__Job 1__
Reproduce the part of the North Omaha drive-ins text that runs from "Shown here: A&W" up to and including "colored by AI.".
__Job 2__
Name every year and every decade mentioned in the North Omaha drive-ins text, each once.

=== Excerpt ===

In the 1950s, a culture of cruising muscle cars, jeans and white t-shirts, pony tails and carhops on roller skates took over America. As the home to a lot of Omaha’s suburban dreamscape at the time, North Omaha had several drive-in restaurants starting in that decade and spreading into the 1960s. Cruising cars, eating burgers and socializing with friends was the height of this era. This is a history of drive-ins in North Omaha.
The Earliest Drive-Ins


Shown here: A&W Drive-In at N. 48th and Saddle Creek circa 1937 [left] and A&W Root Beer Drive-In, 44th and Dodge Street circa 1928. Pics courtesy of Durham Museum colored by AI.
A drive-in restaurant is where cars can pull into parking spot and be served food and drinks, pay for them, and passengers never leave their cars. Drive-ins are different from drive-through restaurants because cars simply pull up to a window, retrieve their food after ordering it from a microphone, and drive away without eating it. The first drive-in restaurant ever was supposedly opened in Texas in 1921. Their heydays in North Omaha were in the 1950s and 1960s, with a few existing north of Dodge Street and east of 72nd Street still today.

=== Information provided ===

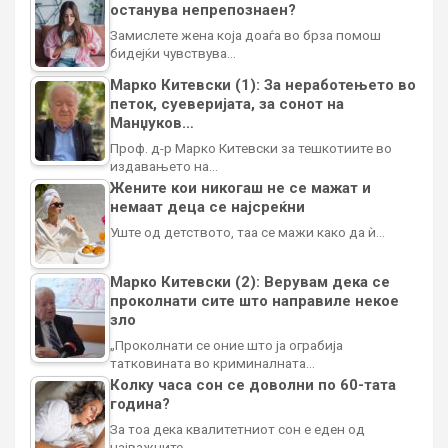
останува непрепознаен?
Замислете жена која доаѓа во брза помош
бидејќи чувствува…
Марко Китевски (1): За неработењето во
петок, суеверијата, за сонот на
Манџуков…
Проф. д-р Марко Китевски за тешкотиите во
издавањето на…
Жените кои никогаш не се мажат и
немаат деца се најсреќни
Уште од детството, таа се мажи како да ѝ…
Марко Китевски (2): Верувам дека се
проколнати сите што направиле некое
зло
„Проколнати се оние што ја ограбија
татковината во криминалната…
Колку часа сон се доволни по 60-тата
година?
За тоа дека квалитетниот сон е еден од
најважните…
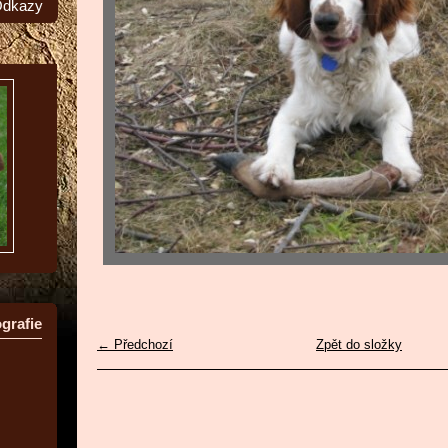
dkazy
grafie
← Předchozí
Zpět do složky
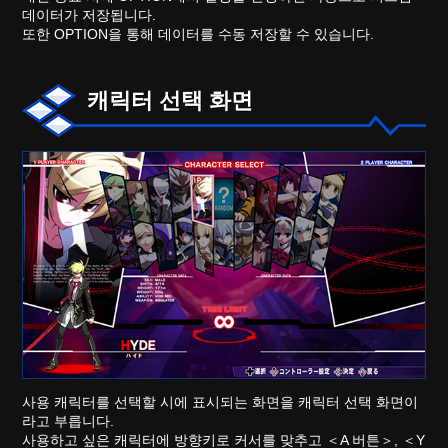
데이터가 저장됩니다.
또한 OPTION을 통해 데이터를 수동 저장할 수 있습니다.
캐릭터 선택 화면
사용 캐릭터를 선택할 시에 표시되는 화면을 캐릭터 선택 화면이
라고 부릅니다.
사용하고 싶은 캐릭터에 방향키로 커서를 맞추고 ＜A 버튼＞, ＜Y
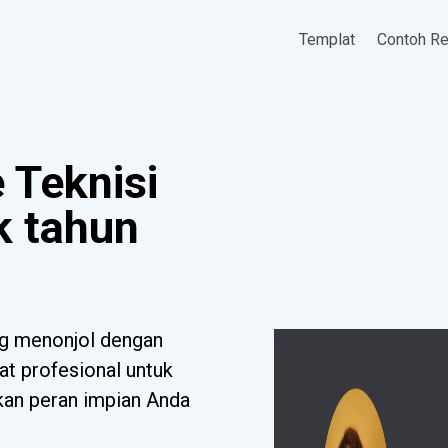
Templat
Contoh R
 Teknisi
k tahun
ng menonjol dengan
at profesional untuk
tkan peran impian Anda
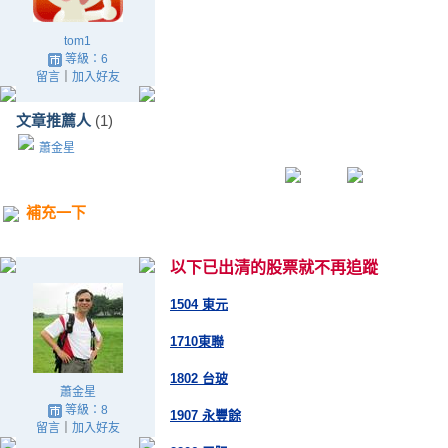
tom1
等級：6
留言
｜
加入好友
文章推薦人
(1)
蕭金星
補充一下
以下已出清的股票就不再追蹤
1504 東元
1710東聯
1802 台玻
蕭金星
等級：8
1907 永豐餘
留言
｜
加入好友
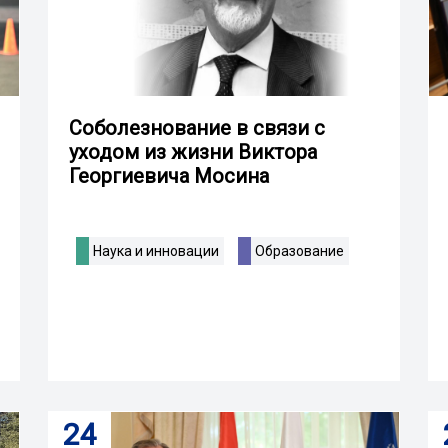
Соболезнование в связи с
уходом из жизни Виктора
Георгиевича Мосина
Наука и инновации
Образование
24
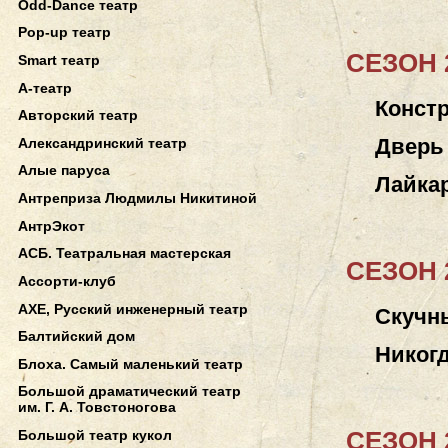
Odd-Dance театр
Pop-up театр
СЕЗОН 2
Smart театр
А-театр
Конст
Авторский театр
Дверь
Александринский театр
Алые паруса
Лайка
Антреприза Людмилы Никитиной
АнтрЭкот
АСБ. Театральная мастерская
СЕЗОН 2
Ассорти-клуб
АХЕ, Русский инженерный театр
Скучн
Балтийский дом
Никог
Блоха. Самый маленький театр
Большой драматический театр
им. Г. А. Товстоногова
СЕЗОН 2
Большой театр кукол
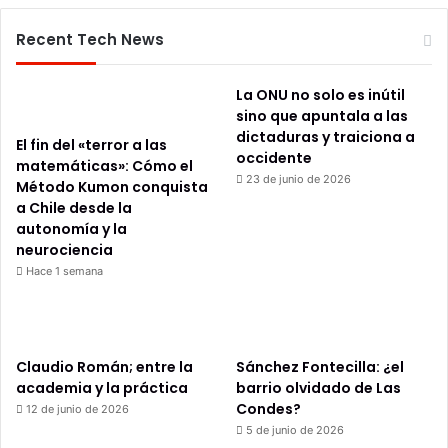
Recent Tech News
La ONU no solo es inútil
sino que apuntala a las
dictaduras y traiciona a
El fin del «terror a las
occidente
matemáticas»: Cómo el
23 de junio de 2026
Método Kumon conquista
a Chile desde la
autonomía y la
neurociencia
Hace 1 semana
Claudio Román; entre la
Sánchez Fontecilla: ¿el
academia y la práctica
barrio olvidado de Las
Condes?
12 de junio de 2026
5 de junio de 2026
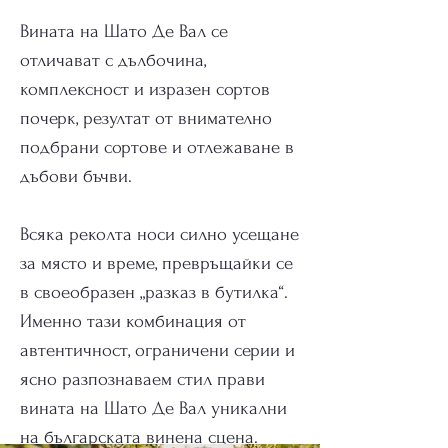
Вината на Шато Де Вал се
отличават с дълбочина,
комплексност и изразен сортов
почерк, резултат от внимателно
подбрани сортове и отлежаване в
дъбови бъчви.
Всяка реколта носи силно усещане
за място и време, превръщайки се
в своеобразен „разказ в бутилка“.
Именно тази комбинация от
автентичност, ограничени серии и
ясно разпознаваем стил прави
вината на Шато Де Вал уникални
на българската винена сцена.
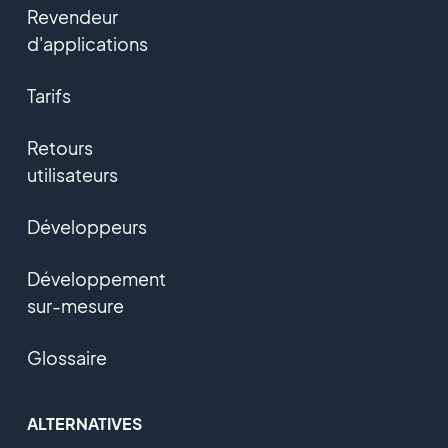
Revendeur
d'applications
Tarifs
Retours
utilisateurs
Développeurs
Développement
sur-mesure
Glossaire
ALTERNATIVES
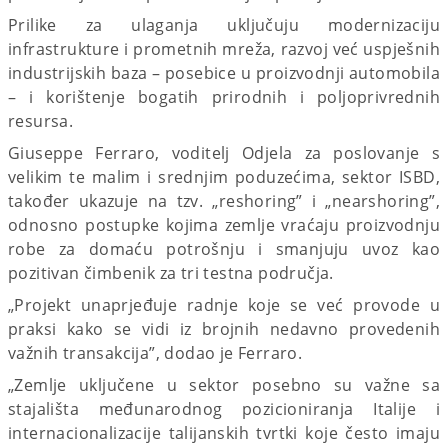
Prilike za ulaganja uključuju modernizaciju
infrastrukture i prometnih mreža, razvoj već uspješnih
industrijskih baza – posebice u proizvodnji automobila
– i korištenje bogatih prirodnih i poljoprivrednih
resursa.
Giuseppe Ferraro, voditelj Odjela za poslovanje s
velikim te malim i srednjim poduzećima, sektor ISBD,
također ukazuje na tzv. „reshoring” i „nearshoring”,
odnosno postupke kojima zemlje vraćaju proizvodnju
robe za domaću potrošnju i smanjuju uvoz kao
pozitivan čimbenik za tri testna područja.
„Projekt unaprjeđuje radnje koje se već provode u
praksi kako se vidi iz brojnih nedavno provedenih
važnih transakcija”, dodao je Ferraro.
„Zemlje uključene u sektor posebno su važne sa
stajališta međunarodnog pozicioniranja Italije i
internacionalizacije talijanskih tvrtki koje često imaju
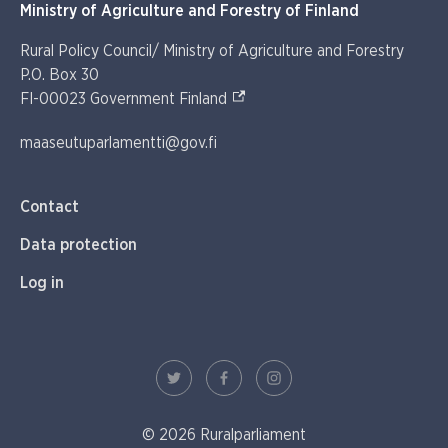
Ministry of Agriculture and Forestry of Finland
Rural Policy Council/ Ministry of Agriculture and Forestry
P.O. Box 30
(External link)
FI-00023 Government Finland
maaseutuparlamentti@gov.fi
Contact
Data protection
Log in
© 2026 Ruralparliament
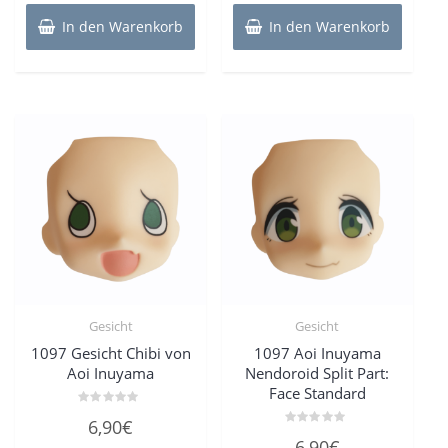
In den Warenkorb
In den Warenkorb
Gesicht
Gesicht
1097 Gesicht Chibi von
1097 Aoi Inuyama
Aoi Inuyama
Nendoroid Split Part:
Face Standard
Bewertet
6,90
€
mit
Bewertet
0
6,90
€
mit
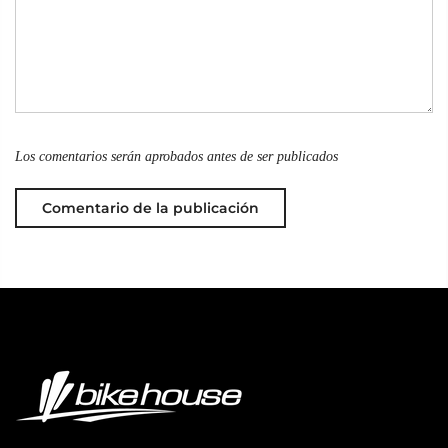
Los comentarios serán aprobados antes de ser publicados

===

__Exercise response 1__
Shown here: A&W Drive-In at N. 48th and Saddle Creek circa 1937 [left] and A&W Root Beer Drive-In, 44th and Dodge Street circa 1928. Pics courtesy of Durham Museum colored by AI.

__Exercise response 2__
1950s
1960s
1937
1928
1921